ARCELORMITTAL

di | 19/06/2020

LUCIA MORSELLI OSPITE DI “PORTA A PORTA”: VISIONE DISTANTE DALLA REALTA’

Ancora una volta assistiamo ad una raffigurazione da parte dell’A.D. di ArcelorMittal Italia, di una fabbrica, estremamente lontana dalla realtà.

Possiamo tranquillamente definirla pura contraddizione, a proposito dell’ex ILVA, quella mostrata da Lucia Morselli Mercoledi 16 giugno negli studi televisivi RAI durante la trasmissione condotta da Bruno Vespa “porta a porta”.

Un’abile, plastica manipolazione della realtà, nella quale Lucia Morselli ha parlato di un’azienda, l’ex ILVA oggi ArcelorMittal, che ha fatto gli interventi di ambientalizzazione previsti, che produce, e con livelli occupazionali in linea a quanto convenuto con il governo italiano.

La realtà invece è tutt’altra.

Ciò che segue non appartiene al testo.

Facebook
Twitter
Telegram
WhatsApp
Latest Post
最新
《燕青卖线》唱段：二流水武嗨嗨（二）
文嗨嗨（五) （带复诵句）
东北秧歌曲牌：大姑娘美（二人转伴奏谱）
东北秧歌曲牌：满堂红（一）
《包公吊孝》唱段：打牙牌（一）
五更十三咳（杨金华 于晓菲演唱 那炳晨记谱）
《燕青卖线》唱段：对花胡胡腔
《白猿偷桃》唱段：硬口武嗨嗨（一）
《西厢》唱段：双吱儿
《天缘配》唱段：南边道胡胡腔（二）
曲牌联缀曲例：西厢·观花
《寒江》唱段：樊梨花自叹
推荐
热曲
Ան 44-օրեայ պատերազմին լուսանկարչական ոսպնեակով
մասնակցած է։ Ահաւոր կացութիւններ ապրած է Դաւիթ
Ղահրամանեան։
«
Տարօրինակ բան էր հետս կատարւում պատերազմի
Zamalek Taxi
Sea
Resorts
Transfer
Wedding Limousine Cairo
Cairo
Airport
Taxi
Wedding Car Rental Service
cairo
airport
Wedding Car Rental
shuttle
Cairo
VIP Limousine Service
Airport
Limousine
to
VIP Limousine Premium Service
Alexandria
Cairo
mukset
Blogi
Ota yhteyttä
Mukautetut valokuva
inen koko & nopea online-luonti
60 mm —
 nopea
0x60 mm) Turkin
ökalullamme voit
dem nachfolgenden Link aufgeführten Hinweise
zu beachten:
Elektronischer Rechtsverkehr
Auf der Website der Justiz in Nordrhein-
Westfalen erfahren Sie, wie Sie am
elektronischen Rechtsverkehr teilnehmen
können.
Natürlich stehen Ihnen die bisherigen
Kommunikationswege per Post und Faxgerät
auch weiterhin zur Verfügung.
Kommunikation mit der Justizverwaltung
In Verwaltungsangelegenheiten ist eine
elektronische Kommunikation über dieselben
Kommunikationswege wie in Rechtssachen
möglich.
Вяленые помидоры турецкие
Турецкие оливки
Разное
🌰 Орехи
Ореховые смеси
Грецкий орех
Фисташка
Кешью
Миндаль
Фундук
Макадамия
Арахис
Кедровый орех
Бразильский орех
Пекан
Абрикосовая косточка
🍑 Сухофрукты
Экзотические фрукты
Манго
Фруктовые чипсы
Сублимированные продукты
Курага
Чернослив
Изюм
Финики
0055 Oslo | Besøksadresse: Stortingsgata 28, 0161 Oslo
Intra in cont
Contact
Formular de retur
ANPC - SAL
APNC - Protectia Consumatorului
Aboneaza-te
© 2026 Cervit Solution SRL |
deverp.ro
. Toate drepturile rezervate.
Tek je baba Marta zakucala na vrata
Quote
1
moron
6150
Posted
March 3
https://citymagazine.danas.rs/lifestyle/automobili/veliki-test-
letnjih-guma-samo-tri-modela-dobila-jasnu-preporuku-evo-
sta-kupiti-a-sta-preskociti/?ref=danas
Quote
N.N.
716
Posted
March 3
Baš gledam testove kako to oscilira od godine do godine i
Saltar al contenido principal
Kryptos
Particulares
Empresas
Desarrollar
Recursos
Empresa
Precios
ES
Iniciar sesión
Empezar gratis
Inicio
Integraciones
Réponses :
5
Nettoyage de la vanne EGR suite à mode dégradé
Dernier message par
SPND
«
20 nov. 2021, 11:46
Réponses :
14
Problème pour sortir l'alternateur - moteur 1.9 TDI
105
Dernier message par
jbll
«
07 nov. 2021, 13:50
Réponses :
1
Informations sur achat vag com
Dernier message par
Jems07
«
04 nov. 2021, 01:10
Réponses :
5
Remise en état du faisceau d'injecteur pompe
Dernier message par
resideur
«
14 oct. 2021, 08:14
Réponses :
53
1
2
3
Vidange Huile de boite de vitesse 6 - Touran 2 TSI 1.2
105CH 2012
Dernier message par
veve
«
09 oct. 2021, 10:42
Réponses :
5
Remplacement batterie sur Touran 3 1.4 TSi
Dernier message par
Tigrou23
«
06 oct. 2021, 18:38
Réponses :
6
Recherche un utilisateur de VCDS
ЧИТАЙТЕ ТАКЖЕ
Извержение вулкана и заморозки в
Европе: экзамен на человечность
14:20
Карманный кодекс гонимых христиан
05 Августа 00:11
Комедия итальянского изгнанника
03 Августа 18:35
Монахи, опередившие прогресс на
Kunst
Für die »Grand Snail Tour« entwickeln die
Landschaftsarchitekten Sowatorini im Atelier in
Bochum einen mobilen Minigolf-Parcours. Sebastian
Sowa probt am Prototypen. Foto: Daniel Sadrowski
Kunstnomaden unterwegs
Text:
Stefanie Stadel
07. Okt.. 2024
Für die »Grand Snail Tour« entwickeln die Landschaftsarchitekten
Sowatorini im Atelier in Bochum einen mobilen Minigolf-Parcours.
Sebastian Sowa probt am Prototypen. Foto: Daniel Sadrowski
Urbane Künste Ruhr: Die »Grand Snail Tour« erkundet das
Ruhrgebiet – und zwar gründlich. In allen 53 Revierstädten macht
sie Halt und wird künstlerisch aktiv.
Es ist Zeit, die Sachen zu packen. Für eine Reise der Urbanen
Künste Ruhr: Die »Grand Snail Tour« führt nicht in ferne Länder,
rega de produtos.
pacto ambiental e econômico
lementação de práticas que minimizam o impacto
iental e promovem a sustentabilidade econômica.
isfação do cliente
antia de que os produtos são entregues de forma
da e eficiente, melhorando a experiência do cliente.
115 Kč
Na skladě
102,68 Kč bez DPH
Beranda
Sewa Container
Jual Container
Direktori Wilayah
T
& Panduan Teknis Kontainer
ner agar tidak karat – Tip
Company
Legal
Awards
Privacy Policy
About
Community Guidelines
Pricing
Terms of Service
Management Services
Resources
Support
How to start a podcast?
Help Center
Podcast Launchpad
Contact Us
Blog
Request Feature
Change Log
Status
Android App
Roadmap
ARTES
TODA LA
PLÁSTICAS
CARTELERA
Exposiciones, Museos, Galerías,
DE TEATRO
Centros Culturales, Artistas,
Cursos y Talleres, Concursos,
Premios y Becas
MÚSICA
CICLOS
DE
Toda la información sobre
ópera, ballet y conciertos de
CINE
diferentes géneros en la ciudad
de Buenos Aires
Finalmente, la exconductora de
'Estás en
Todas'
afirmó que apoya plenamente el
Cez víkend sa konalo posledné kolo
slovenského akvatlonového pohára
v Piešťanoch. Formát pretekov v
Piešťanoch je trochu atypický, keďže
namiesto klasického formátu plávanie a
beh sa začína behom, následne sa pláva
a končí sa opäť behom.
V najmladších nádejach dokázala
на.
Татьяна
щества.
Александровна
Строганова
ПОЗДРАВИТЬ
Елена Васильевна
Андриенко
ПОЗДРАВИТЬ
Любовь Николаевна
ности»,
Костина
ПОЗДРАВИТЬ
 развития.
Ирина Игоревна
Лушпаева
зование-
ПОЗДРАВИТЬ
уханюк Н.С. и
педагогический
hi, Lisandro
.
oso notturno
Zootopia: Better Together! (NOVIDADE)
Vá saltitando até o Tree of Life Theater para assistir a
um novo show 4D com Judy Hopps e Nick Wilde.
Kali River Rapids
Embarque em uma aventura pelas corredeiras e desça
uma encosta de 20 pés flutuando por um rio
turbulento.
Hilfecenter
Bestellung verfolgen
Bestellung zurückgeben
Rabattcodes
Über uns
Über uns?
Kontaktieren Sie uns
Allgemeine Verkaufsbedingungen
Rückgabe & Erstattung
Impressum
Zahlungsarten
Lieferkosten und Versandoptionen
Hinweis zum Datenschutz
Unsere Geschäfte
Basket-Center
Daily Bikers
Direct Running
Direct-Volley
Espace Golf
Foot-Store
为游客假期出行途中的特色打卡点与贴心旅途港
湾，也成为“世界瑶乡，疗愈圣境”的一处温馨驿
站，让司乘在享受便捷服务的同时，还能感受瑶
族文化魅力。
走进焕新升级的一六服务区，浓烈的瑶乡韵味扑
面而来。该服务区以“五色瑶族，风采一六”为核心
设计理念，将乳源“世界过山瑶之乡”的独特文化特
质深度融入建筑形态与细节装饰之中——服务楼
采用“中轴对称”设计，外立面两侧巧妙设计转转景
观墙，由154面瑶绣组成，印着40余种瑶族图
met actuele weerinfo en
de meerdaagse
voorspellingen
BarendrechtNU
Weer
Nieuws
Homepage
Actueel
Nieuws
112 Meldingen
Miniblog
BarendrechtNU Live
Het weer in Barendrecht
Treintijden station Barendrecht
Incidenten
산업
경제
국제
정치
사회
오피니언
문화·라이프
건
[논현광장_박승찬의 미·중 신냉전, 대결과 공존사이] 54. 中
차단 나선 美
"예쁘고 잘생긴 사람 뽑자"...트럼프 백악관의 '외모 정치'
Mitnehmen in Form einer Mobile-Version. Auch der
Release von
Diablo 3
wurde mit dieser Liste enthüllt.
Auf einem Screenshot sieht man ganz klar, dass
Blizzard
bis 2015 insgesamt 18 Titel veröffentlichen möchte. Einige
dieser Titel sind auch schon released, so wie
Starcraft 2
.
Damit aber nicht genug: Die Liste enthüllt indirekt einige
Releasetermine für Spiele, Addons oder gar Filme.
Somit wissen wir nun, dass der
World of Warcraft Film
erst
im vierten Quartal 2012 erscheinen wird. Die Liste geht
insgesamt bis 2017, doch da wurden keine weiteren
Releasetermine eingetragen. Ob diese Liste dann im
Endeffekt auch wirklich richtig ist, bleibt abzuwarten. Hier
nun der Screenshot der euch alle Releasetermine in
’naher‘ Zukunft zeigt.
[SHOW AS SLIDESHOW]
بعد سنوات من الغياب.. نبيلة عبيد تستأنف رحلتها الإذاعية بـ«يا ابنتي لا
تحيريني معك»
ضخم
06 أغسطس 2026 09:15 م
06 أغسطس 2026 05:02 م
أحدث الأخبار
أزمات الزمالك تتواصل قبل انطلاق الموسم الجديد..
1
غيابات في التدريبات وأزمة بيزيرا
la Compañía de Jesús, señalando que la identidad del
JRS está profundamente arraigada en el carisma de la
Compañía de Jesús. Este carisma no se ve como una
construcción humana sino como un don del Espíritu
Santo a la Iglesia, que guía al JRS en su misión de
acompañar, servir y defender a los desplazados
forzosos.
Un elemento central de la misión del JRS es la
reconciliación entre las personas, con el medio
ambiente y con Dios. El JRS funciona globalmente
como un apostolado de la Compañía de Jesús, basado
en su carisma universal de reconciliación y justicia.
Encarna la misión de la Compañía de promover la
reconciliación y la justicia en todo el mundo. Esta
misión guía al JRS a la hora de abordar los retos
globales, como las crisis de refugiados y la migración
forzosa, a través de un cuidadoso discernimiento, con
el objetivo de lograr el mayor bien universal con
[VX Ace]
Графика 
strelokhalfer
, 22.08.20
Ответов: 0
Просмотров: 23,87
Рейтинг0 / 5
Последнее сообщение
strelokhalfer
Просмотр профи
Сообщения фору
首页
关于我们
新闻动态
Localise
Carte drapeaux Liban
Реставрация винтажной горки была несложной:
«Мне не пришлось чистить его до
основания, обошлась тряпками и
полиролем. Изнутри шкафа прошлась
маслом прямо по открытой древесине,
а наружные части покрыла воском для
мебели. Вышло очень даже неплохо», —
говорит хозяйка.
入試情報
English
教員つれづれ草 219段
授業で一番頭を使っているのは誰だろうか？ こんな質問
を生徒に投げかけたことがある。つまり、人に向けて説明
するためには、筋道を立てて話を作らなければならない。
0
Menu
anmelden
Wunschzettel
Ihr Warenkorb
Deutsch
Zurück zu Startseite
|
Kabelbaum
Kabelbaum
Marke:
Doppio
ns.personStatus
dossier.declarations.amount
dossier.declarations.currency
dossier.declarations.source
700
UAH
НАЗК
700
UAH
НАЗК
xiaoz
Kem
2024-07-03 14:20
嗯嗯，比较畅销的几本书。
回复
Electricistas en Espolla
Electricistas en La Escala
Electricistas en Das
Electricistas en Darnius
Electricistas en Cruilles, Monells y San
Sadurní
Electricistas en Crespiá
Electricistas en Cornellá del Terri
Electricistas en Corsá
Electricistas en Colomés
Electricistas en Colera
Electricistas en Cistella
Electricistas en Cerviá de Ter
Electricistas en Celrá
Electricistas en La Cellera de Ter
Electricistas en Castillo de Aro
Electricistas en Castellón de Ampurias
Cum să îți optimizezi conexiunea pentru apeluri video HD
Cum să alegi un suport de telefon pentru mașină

E’ quella fatta di un’azienda che fin dall’inizio ha disatteso gli impegni sottoscritti, dove nessun racconto può essere più rappresentativo del reale stato degli impianti e delle tensioni sociali di questi giorni.

E’ la quasi totale paralisi dei reparti che spiega meglio di ogni salotto televisivo l’amara realtà che prende prepotentemente il posto delle parole, a cui si sommi le migliaia di lavoratori collocati in cassa integrazione, dove le ragioni del Covid-19 impattano solo in minima parte.

Fatti questi che prevalgono su qualsiasi racconto, e che, senza l’atteso immediato e brusco intervento del Governo, il rischio è più che reale che si possa mettere a segno un piano che, più che di industriale (di cui ha poco o nulla) serva a guadagnare tempo per giungere a novembre, mese in cui la multinazionale consegni oltre alle “chiavi” della fabbrica, briciole economiche e macerie industriali e sociali.

La verità, D.ssa Lucia Morselli, è che quella fabbrica non sarà più disponibile a nessuna deroga sugli interventi di adeguamento degli impianti per la loro messa in sicurezza e rilancio; come non sarà più disponibile a riduzioni di organici, per effetto dei quali a pagare siano solo e soltanto i lavoratori e la Comunità tarantina.

Quello che abbiamo visto e ascoltato Mercoledì, riteniamo sia stata una provocazione, l’ennesima, che oltre a non dare nessun apporto migliore alla difficile situazione, non fa sicuramente bene al clima arroventato di tensione sociale di questi giorni e che abbiamo ben rappresentato al Prefetto di Taranto. E se ci permette uno spunto per la sua prossima intervista, giova suggerirLe che è meglio un silenzio sensato che parole dette senza senso. Rifletta.